### 取り組む課題:
金属用研磨液による研磨方法の抜粋から、「研磨している間、研磨布と被研」から「いて研磨する研磨方法である。」までを一字一句変えずに抜き出してください。

### 抜粋:
┌──
なお、ホルダーは固定、回転、揺動のいずれの状態でも良い。これらの研磨方法は、研磨定盤と基体とを相対的に動かすのであれば、被研磨面の組成や研磨装置により適宜選択できる。
研磨している間、研磨布と被研磨面との間には金属用研磨液をポンプ等で連続的に供給する。この供給量に制限はないが、研磨布の表面が常に研磨液で覆われていることが好ましい。研磨終了後の基体は、流水中でよく洗浄後、スピンドライ等を用いて基体上に付着した水滴を払い落としてから乾燥させることが好ましい。
【0039】
本発明の金属用研磨液及び研磨方法は、金属の研磨速度が充分に高く、且つエッチング速度が小さく、エッジコロージョンが抑制されているため生産性が高く、金属表面の腐食及びディッシングが小さいので、微細化、薄膜化、寸法精度、電気特性に優れ、信頼性の高い半導体デバイス及び機器の製造に好適である。
【0040】
すなわち本発明の第2の研磨方法は、表面が凹部および凸部からなる層間絶縁膜と、前記層間絶縁膜を表面に沿って被覆するバリア層と、前記凹部を充填してバリア層を被覆する配線金属層とを有する基板の配線金属層を研磨して前記凸部のバリア層を露出させる第1研磨工程と、該第1研磨工程後に、少なくともバリア層および凹部の配線金属層を研磨して凸部の層間絶縁膜を露出させる第2研磨工程とを含み、少なくとも第2研磨工程で本発明の研磨液を用いて研磨する研磨方法である。
└──
グラフ化されたデータの画像
┌──
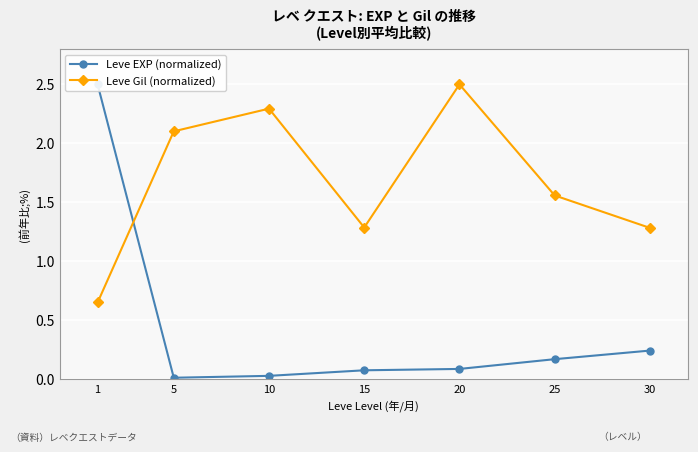

Reading right to left, extract all data points from this chart.

Leve EXP (normalized): 30=0.2	25=0.2	20=0.1	15=0.1	10=0.0	5=0.0	1=2.5
Leve Gil (normalized): 30=1.3	25=1.6	20=2.5	15=1.3	10=2.3	5=2.1	1=0.7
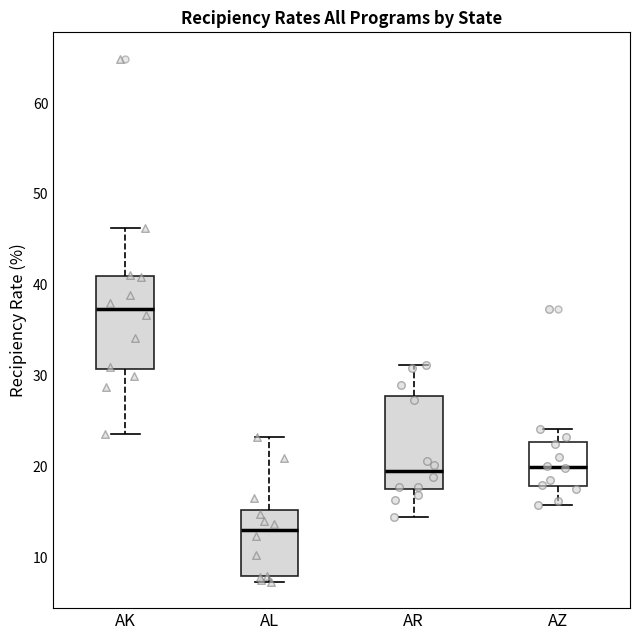

Which box's median line is the highest?

AK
└──
### 演習の結果:
研磨している間、研磨布と被研磨面との間には金属用研磨液をポンプ等で連続的に供給する。この供給量に制限はないが、研磨布の表面が常に研磨液で覆われていることが好ましい。研磨終了後の基体は、流水中でよく洗浄後、スピンドライ等を用いて基体上に付着した水滴を払い落としてから乾燥させることが好ましい。
【0039】
本発明の金属用研磨液及び研磨方法は、金属の研磨速度が充分に高く、且つエッチング速度が小さく、エッジコロージョンが抑制されているため生産性が高く、金属表面の腐食及びディッシングが小さいので、微細化、薄膜化、寸法精度、電気特性に優れ、信頼性の高い半導体デバイス及び機器の製造に好適である。
【0040】
すなわち本発明の第2の研磨方法は、表面が凹部および凸部からなる層間絶縁膜と、前記層間絶縁膜を表面に沿って被覆するバリア層と、前記凹部を充填してバリア層を被覆する配線金属層とを有する基板の配線金属層を研磨して前記凸部のバリア層を露出させる第1研磨工程と、該第1研磨工程後に、少なくともバリア層および凹部の配線金属層を研磨して凸部の層間絶縁膜を露出させる第2研磨工程とを含み、少なくとも第2研磨工程で本発明の研磨液を用いて研磨する研磨方法である。